For a better visualization, we have created a function that shows in a table all the metrics of the top N heros of a given graph, and all the metrics of the specific node inputed.

In [28]:
def metric_table(graph,node, top_n, edges_df, betweenness):
    all_metrics = []
    all_lists = []
    metrics = ["Betweeness", "PageRank", "ClosenessCentrality", "DegreeCentrality"]
    for metric in metrics:
        f2 = functionality2(graph,node, metric, edges_df, top_n, betweenness)
        all_metrics.append(f2)
        all_lists.append([f2["metric"],f2["Node"],np.mean(f2["Graph_metric"]) , f2["Node_metric"]])

    table = [["Metric","Node","Mean of metric for top N heros", " Metric of Node"],all_lists[0], all_lists[1],all_lists[2],all_lists[3]]
    return tabulate(table, tablefmt='grid')

In [29]:
metric_table(G1,"SPIDER-MAN/PETER PARKER", 2, edges_df,G1_betweenness)

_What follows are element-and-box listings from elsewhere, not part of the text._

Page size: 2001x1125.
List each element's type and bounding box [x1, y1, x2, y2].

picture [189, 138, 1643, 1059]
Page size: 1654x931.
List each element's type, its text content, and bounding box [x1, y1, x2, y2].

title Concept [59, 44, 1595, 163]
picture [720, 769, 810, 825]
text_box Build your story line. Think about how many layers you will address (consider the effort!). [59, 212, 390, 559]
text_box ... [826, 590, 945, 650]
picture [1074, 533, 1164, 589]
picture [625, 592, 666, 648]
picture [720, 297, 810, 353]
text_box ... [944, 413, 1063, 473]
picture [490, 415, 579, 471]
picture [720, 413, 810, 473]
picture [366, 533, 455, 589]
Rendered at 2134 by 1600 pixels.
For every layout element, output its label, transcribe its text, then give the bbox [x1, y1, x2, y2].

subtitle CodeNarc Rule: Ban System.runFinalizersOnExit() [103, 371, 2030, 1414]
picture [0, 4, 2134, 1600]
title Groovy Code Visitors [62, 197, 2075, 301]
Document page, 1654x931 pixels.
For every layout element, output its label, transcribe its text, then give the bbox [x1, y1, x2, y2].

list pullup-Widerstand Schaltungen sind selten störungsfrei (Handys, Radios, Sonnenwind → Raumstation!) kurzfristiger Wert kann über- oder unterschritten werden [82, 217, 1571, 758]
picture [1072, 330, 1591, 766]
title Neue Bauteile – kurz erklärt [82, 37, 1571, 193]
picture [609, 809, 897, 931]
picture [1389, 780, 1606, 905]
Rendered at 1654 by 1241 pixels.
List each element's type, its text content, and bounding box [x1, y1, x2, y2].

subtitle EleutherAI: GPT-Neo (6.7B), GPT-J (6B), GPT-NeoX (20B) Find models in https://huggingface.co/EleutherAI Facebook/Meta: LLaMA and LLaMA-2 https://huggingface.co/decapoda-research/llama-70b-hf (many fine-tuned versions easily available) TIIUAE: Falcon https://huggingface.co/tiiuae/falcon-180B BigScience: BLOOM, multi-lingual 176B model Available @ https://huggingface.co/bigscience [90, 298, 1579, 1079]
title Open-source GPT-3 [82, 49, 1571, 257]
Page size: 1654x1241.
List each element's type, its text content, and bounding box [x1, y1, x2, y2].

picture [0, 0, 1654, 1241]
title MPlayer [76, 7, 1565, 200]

'+-----------------------+-------------------------+--------------------------------+----------------------+\n| Metric                | Node                    | Mean of metric for top N heros | Metric of Node       |\n+-----------------------+-------------------------+--------------------------------+----------------------+\n| Betweeness Centrality | SPIDER-MAN/PETER PARKER | 0.06525835444883504            | 0.07358526356259773  |\n+-----------------------+-------------------------+--------------------------------+----------------------+\n| PageRank Centrality   | SPIDER-MAN/PETER PARKER | 0.004627399424445851           | 0.004753813387420333 |\n+-----------------------+-------------------------+--------------------------------+----------------------+\n| Closeness Centrality  | SPIDER-MAN/PETER PARKER | 0.5788807338083907             | 0.5741568906637035   |\n+-----------------------+-------------------------+--------------------------------+----------------------+\n| Degree Centralit

- **Betweeness Centrality**: tells us about the amount of influence a node has over the flow of whole graph. Spiderman's betweeness centrality score is the highest of the graph. It is calculated as the sum of all-pairs of shortest paths that pass through a node V, over the sum of all shortests paths between all nodes in the graph.
- **PageRank** Centrality: takes into account not only the amount of connections, but also the quality of those, the more influential they are, the higher the pagerank score will be. Spiderman's pagerank score is the highest of the graph.
- **Closeness Centrality**: measures how central is the node, it is calculated as the sum of all shortests paths to all nodes in the graph, and normalized by n-1 (the longest possible path). The bigger the metric, the more central a node is, actually Spiderman's 0.57 is the second highes closeness centrality in graph 1.
- **Degree Centrality**: it sums the weights of a node's connections, and then are normalized by dividing by n-1 where n is the number of nodes in G. Therefore, Spiderman's 0.27 is one on the highest of the graph 1.